Stéphane Le Foll n'a pas du tout, mais pas alors pas du tout, apprécié que l'on s'invite chez lui, dimanche soir. Ce mardi 23 janvier sur France Inter , le ministre est revenu sur l'invasion de son jardin par des agriculteurs mécontents, dans sa propriété du Mans. Qui plus est, la photo du ministre, les bras croisés, l'air visiblement irrité, face aux agriculteurs, a fait le tour des réseaux sociaux le lendemain. "Ca fait beaucoup rire et il y a plein de petites photos qui tournent". Et ça non plus, ça ne l'a pas du tout fait rire. Il dit, d'un ton agacé :
"C'est ma maison, j'estime qu'il devrait y avoir un minimum de respect, hein ? Personne n'en parle. Tout le monde s'en fout !
"
Ce soir-là, "je suis sorti et j'ai discuté parce que je me défilerai pas. Il y avait trente agriculteurs, j'étais tout seul. Le service d'ordre n'est intervenu qu'après coup mais les journalistes étaient bien présents", raconte-t-il. Difficile de savoir si sa colère était dirigée contre ces derniers ou contre les agriculteurs. Peut-être un peu des deux. Son intervieweuse, qui peine à poser des questions et se voit assez sèchement couper la parole, en a fait les frais. "Stéphane Le Foll, il vous dit ce matin que de temps en temps, on peut rappeler que même si je suis ministre et que j'ai une maison, j'ai une famille, j'ai droit aussi au respect, d'accord ?", martèle-t-il.
Stéphane Le Foll se dit "bien conscient" des difficultés de l'agriculture française "mais je le rappelle, un peu de respect, ça ne nuit à personne". En d'autres termes, rien qui justifie que des dizaines d'agriculteurs viennent sonner chez vous, tout ministre de l'agriculture que vous soyez, munis d'un cercueil sur lequel est écrit :" Mort pour la France". Et comme on le lui fait remarquer, le ministre n'exclue pas que d'autres incidents de ce type se multiplient à l'approche du Salon de l'agriculture, alors que plusieurs personnalités, dont José Bové, ont manifesté leur intention de ne pas y participer.
S'il se radoucit à mesure que l'interview avance, Stéphane Le Foll ne peut contenir son irritation quand on lui rappelle les propos d'un agriculteur, selon lequel le ministre ne "pouvait rien". "Que peut le ministre l'agriculture ?", lui demande la journaliste. Réponse :
"- Stéphane Le Foll : Mais tout, bien sûr, madame ! Comme le rappelait Dominique Seux [chroniqueur économie sur France Inter] tout à l'heure, quand on parle du pétrole, d'énergie, des produits agricoles, tout ! Et en même temps, le temps que les choses changent, ça prend du temps. Est-ce qu'on peut comprendre ça ?

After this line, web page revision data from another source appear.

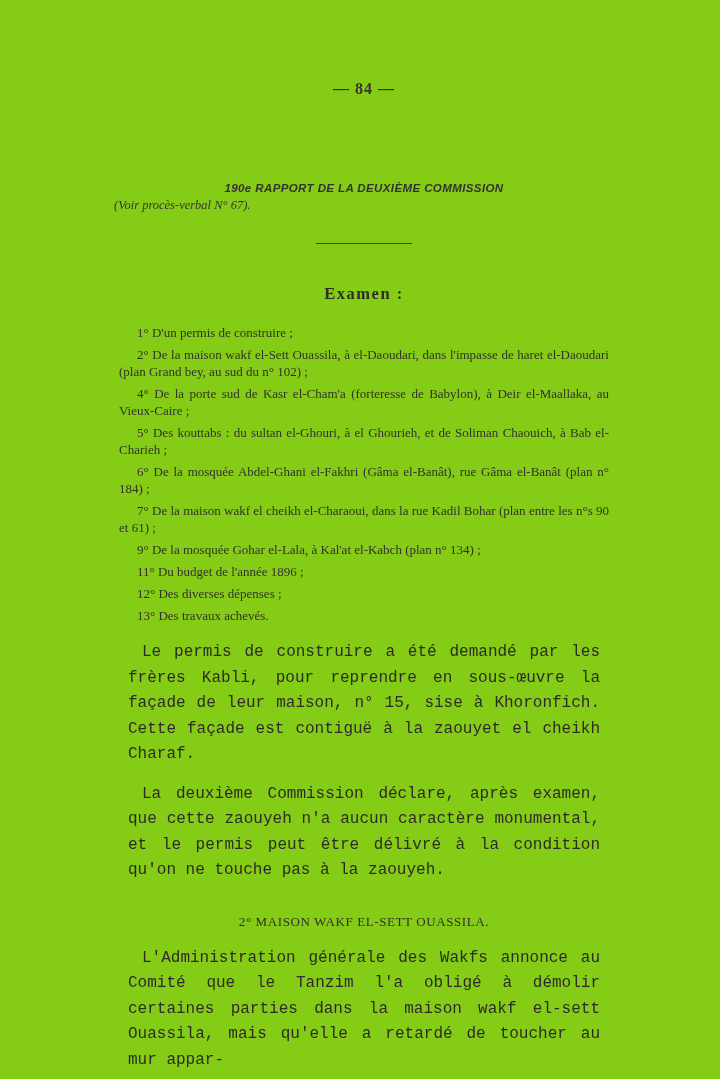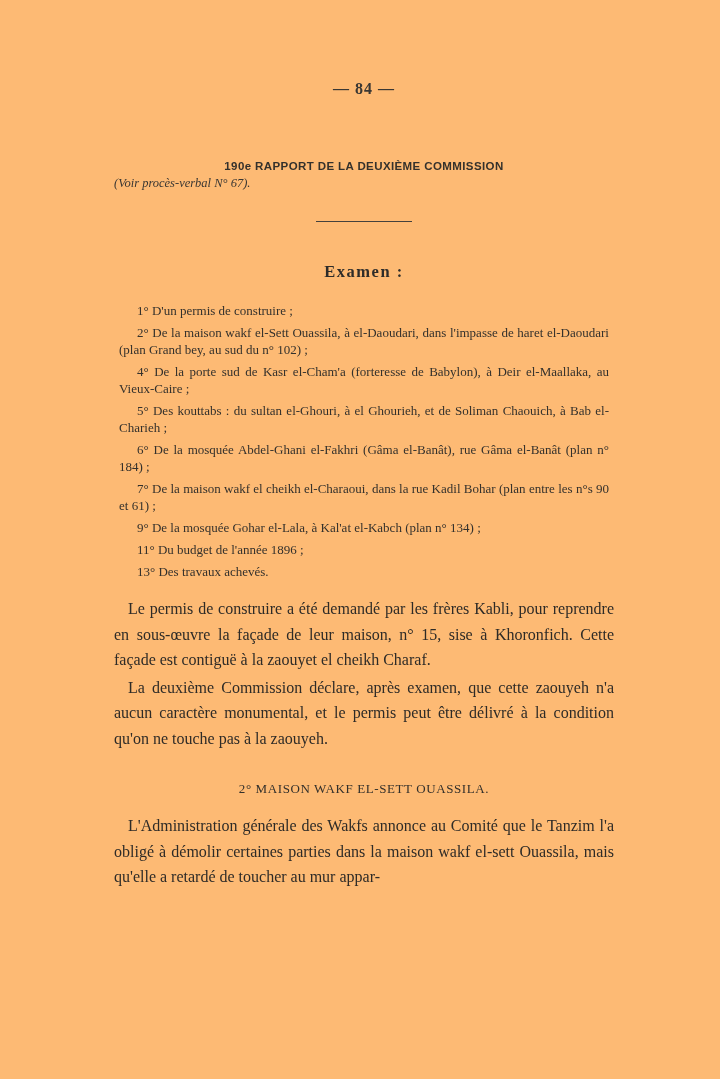--- a/index.html
+++ b/index.html
@@ -1,43 +1,44 @@
 <!DOCTYPE html>
 <html><head>
 <meta charset="utf-8">
 <style>
   html,body{margin:0;padding:0;background:#e9e9e9;}
   .page{
     width:720px;height:1079px;margin:0 auto;position:relative;
-    background:#fdba74;
+    background:#84cc16;
     color:#2e2c29;
     font-family:"Liberation Serif","DejaVu Serif",serif;
     overflow:hidden;
     box-sizing:border-box;
     padding-top:80px;
   }
   .content{
     width:500px;
     margin-left:114px;
   }
   .page-number{
     text-align:center;
     font-weight:bold;
     font-size:16px;
     letter-spacing:1px;
     color:#3a3733;
   }
   .report-title{
-    margin-top:62px;
+    margin-top:84px;
     text-align:center;
     font-family:"Liberation Sans","DejaVu Sans",sans-serif;
     font-weight:bold;
     font-size:11.5px;
     letter-spacing:0.4px;
     color:#34312c;
+    font-style:italic;
   }
   .report-subtitle{
     margin-top:4px;
     text-align:left;
     font-style:italic;
     font-size:12.5px;
     color:#3a3733;
   }
   .section-divider{
     width:96px;
@@ -64,27 +65,28 @@
     color:#34312c;
   }
   .section-heading{
     margin-top:30px;
     text-align:center;
     font-size:13px;
     letter-spacing:0.6px;
     color:#33302b;
   }
   .para{
-    margin:0;
+    margin:14px;
     margin-top:16px;
     font-size:16px;
     line-height:25.5px;
     text-align:justify;
     text-indent:14px;
     color:#2e2b27;
+    font-family:Liberation Mono, monospace;
   }
   .para + .para{
     margin-top:2px;
   }
 </style>
 </head>
 <body>
 
 <div class="page">
   <div class="content">
@@ -100,20 +102,21 @@
 
     <div class="examen-list">
       <p>1° D'un permis de construire ;</p>
       <p>2° De la maison wakf el-Sett Ouassila, à el-Daoudari, dans l'impasse de haret el-Daoudari (plan Grand bey, au sud du n° 102) ;</p>
       <p>4° De la porte sud de Kasr el-Cham'a (forteresse de Babylon), à Deir el-Maallaka, au Vieux-Caire ;</p>
       <p>5° Des kouttabs : du sultan el-Ghouri, à el Ghourieh, et de Soliman Chaouich, à Bab el-Charieh ;</p>
       <p>6° De la mosquée Abdel-Ghani el-Fakhri (Gâma el-Banât), rue Gâma el-Banât (plan n° 184) ;</p>
       <p>7° De la maison wakf el cheikh el-Charaoui, dans la rue Kadil Bohar (plan entre les n°s 90 et 61) ;</p>
       <p>9° De la mosquée Gohar el-Lala, à Kal'at el-Kabch (plan n° 134) ;</p>
       <p>11° Du budget de l'année 1896 ;</p>
+      <p>12° Des diverses dépenses ;</p>
       <p>13° Des travaux achevés.</p>
     </div>
 
     <p class="para">Le permis de construire a été demandé par les frères Kabli, pour reprendre en sous-œuvre la façade de leur maison, n° 15, sise à Khoronfich. Cette façade est contiguë à la zaouyet el cheikh Charaf.</p>
     <p class="para">La deuxième Commission déclare, après examen, que cette zaouyeh n'a aucun caractère monumental, et le permis peut être délivré à la condition qu'on ne touche pas à la zaouyeh.</p>
 
     <div class="section-heading">2° MAISON WAKF EL-SETT OUASSILA.</div>
     <p class="para">L'Administration générale des Wakfs annonce au Comité que le Tanzim l'a obligé à démolir certaines parties dans la maison wakf el-sett Ouassila, mais qu'elle a retardé de toucher au mur appar-</p>
 
   </div>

- Journaliste : Mais ça fait trente ans que l'agriculture française décline...
- Stéphane Le Foll : Mais c'est pas vrai ! Alors ça, ce matin, première bêtise !
- Journaliste : Je vous remercie...
- Stéphane Le Foll : Oui, mais je vais vous le dire ! Derniers chiffres d'Eurostat : quelle est la première agriculture d'Europe, madame ?
- Journaliste : Nous restons, monsieur, la première agriculture d'Europe. Ne sommes-nous pas en train de décliner ?
- Stéphane Le Foll : ...avec 18%. L'Allemagne, qui est montrée comme en progression, en train de nous dépasser, est à 14% ! (...) Donc, nous sommes toujours la première agriculture d'Europe.
"
Quand il s'agit de faire passer le message, le ministre de l'agriculture a une façon bien à lui d'appuyer son propos.
Stéphane Le Foll est d'ailleurs un habitué de ce type de coups d'éclat. S'il a accueilli avec un air réjoui le réveil matin et la pelle "pour le trou dans la trésorerie dans nos exploitations" que des jeunes agriculteurs lui ont offert, il lui arrive régulièrement de perdre patience face aux questions des journalistes. Que ce soit face à Olivier Mazerollequi lui demande s'il peut rester ministre face à la colère des agriculteurs, ou quand on lui demande des précisions sur la déchéance de nationalité lors d'un point presse consécutif au conseil des ministres. En ce moment, Stéphane Le Foll a parfois du mal du mal à garder son calme.